(What to do)
Only the lines from the one with "## Server Example" through the end of the material below belong in the reply; transcribe them exactly.

* * *

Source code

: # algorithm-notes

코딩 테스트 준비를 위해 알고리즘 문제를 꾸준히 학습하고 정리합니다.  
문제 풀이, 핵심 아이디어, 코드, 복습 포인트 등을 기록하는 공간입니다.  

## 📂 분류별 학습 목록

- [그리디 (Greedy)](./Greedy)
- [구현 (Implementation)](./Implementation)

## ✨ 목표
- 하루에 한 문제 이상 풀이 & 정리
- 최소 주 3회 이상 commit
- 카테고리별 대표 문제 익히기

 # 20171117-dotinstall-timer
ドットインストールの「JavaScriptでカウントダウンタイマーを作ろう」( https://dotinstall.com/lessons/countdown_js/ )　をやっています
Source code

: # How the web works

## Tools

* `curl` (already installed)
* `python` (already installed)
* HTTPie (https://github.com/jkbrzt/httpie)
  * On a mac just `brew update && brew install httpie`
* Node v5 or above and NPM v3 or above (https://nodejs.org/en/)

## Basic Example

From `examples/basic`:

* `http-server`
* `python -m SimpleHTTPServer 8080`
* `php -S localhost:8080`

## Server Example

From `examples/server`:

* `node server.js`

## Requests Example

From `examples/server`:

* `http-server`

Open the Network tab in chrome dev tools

* * *

(Final answer)
## Server Example

From `examples/server`:

* `node server.js`

## Requests Example

From `examples/server`:

* `http-server`

Open the Network tab in chrome dev tools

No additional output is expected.